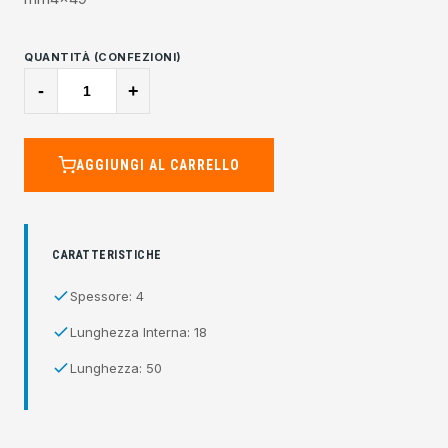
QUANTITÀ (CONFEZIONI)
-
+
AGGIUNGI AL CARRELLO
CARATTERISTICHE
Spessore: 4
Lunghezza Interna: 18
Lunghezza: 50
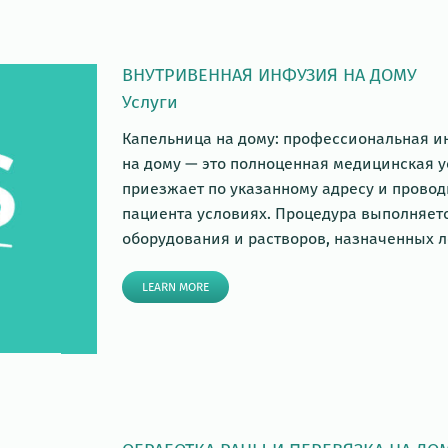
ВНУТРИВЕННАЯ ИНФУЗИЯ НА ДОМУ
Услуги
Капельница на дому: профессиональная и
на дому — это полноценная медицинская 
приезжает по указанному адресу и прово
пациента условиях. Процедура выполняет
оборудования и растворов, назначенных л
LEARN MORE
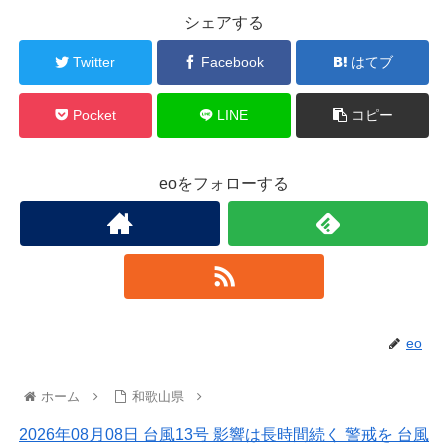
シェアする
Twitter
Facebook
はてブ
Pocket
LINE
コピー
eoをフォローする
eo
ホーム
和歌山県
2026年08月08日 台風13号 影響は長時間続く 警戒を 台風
---
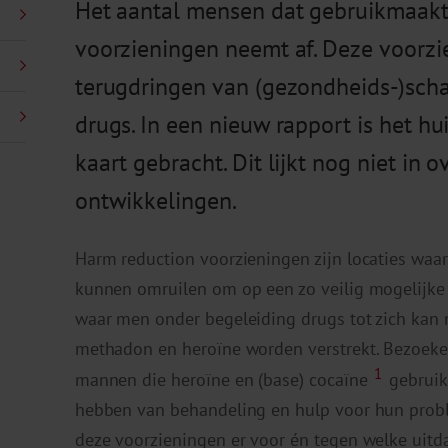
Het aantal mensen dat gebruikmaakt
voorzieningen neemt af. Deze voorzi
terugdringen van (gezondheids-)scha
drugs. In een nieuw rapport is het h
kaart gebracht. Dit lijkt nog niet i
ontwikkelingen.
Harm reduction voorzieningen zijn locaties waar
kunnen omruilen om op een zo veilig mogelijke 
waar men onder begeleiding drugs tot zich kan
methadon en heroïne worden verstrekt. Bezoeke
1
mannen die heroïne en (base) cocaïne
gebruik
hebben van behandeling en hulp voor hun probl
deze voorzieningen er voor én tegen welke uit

Exercise requirements –
Copy each line above where the string "heroïne" occurs.

Exercise response –
methadon en heroïne worden verstrekt. Bezoeke
mannen die heroïne en (base) cocaïne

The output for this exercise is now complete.